Input for this task Start Marker
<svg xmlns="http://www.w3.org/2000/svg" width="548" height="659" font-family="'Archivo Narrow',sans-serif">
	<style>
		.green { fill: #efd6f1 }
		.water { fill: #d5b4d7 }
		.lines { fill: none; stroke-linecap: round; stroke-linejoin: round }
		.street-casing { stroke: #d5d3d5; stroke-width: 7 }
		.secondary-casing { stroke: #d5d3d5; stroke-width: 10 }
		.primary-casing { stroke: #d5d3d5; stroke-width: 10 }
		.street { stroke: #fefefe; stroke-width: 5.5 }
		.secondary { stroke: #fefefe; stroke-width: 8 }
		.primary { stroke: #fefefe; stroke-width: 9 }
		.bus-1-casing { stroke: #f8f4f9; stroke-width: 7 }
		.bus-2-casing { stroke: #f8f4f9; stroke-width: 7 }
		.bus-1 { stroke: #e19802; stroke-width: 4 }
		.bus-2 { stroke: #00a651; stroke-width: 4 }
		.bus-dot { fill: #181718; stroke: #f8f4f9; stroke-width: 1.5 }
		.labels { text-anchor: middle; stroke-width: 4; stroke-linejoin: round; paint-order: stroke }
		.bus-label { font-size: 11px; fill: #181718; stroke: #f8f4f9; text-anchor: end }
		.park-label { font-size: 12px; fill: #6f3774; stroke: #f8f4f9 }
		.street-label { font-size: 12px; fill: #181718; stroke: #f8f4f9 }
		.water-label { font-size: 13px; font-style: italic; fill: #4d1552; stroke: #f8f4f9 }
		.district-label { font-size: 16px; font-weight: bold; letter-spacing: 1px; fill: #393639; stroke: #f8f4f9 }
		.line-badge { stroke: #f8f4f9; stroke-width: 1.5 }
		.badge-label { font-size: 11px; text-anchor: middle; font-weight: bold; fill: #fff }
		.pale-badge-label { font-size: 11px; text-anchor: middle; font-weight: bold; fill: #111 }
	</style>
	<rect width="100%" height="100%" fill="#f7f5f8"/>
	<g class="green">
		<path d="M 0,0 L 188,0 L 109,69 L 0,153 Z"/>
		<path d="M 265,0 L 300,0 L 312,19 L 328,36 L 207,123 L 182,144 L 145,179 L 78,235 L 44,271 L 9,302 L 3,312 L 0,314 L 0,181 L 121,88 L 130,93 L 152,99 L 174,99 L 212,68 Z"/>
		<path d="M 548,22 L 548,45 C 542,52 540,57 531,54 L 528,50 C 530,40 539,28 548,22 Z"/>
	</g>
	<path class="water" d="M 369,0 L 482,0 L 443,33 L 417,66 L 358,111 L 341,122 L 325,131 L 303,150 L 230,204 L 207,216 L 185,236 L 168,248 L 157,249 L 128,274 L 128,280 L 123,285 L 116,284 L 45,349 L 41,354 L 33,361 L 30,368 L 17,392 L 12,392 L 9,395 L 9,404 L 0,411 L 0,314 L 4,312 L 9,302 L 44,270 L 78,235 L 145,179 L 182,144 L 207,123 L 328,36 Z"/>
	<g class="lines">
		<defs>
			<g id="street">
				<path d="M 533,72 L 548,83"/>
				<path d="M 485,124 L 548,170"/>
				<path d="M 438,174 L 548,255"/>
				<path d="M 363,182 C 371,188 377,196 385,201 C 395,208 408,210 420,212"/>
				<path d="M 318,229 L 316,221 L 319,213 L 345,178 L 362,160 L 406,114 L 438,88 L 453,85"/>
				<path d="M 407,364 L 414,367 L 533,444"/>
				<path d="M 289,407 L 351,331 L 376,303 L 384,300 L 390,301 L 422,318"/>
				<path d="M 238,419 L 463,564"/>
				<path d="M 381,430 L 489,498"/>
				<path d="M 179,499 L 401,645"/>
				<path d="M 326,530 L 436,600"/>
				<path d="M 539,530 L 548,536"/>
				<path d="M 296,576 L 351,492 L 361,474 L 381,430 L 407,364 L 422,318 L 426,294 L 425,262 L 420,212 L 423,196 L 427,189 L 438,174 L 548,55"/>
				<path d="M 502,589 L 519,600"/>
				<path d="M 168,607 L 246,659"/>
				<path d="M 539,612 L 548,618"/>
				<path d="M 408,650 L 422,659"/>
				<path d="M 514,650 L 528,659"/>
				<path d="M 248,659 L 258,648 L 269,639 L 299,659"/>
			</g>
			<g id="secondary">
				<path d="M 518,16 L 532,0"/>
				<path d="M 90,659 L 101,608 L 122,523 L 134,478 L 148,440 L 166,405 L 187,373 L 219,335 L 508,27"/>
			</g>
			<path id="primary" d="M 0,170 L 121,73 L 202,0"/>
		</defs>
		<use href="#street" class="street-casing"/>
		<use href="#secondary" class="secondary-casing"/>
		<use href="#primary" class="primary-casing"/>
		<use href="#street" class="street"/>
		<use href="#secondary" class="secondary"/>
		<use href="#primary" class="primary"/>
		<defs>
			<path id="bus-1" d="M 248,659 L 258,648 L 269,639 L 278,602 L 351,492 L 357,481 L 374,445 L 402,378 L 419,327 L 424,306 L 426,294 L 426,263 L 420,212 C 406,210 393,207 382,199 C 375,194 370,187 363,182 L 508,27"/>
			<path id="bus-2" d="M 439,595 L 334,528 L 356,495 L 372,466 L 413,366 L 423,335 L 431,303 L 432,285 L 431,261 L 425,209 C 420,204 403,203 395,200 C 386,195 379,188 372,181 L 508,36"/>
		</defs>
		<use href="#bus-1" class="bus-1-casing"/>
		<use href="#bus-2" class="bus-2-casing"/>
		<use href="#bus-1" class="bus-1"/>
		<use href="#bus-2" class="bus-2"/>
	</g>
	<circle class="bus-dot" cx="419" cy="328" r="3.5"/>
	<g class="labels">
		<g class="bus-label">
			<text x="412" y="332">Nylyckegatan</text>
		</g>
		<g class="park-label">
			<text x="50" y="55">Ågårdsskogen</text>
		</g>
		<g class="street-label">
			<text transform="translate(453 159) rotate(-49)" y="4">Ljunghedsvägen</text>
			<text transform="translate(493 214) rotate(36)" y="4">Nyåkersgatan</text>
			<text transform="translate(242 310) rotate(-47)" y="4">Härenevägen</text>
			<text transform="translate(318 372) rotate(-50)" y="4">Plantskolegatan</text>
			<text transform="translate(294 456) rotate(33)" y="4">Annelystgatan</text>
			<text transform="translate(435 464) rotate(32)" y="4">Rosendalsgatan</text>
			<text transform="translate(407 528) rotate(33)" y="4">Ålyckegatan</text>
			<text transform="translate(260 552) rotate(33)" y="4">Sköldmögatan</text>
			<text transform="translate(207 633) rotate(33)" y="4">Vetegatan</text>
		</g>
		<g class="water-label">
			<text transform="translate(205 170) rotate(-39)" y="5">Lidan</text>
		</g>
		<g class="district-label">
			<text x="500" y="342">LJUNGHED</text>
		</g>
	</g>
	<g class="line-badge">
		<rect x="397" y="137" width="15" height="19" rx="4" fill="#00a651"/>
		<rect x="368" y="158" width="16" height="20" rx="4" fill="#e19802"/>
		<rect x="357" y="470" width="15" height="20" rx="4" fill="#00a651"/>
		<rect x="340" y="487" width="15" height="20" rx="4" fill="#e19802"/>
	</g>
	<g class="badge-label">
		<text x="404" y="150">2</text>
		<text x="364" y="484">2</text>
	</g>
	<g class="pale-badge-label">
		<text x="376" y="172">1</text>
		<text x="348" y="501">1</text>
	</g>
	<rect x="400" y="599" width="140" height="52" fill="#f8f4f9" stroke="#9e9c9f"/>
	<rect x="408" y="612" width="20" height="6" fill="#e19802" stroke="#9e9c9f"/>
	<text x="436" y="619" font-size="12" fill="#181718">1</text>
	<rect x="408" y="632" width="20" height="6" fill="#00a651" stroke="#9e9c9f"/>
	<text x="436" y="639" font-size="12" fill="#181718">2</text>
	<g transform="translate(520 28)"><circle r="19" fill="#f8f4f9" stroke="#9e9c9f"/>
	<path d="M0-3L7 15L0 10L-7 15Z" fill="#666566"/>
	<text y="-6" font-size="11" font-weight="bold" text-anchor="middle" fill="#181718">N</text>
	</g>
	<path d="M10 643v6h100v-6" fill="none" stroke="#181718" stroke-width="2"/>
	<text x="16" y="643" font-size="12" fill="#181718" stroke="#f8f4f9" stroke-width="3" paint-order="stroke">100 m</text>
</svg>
Input for this task End Marker
■ Exercise objective:
Using the material above, gather every line that includes "lines".

■ The answer:
		.lines { fill: none; stroke-linecap: round; stroke-linejoin: round }
	<g class="lines">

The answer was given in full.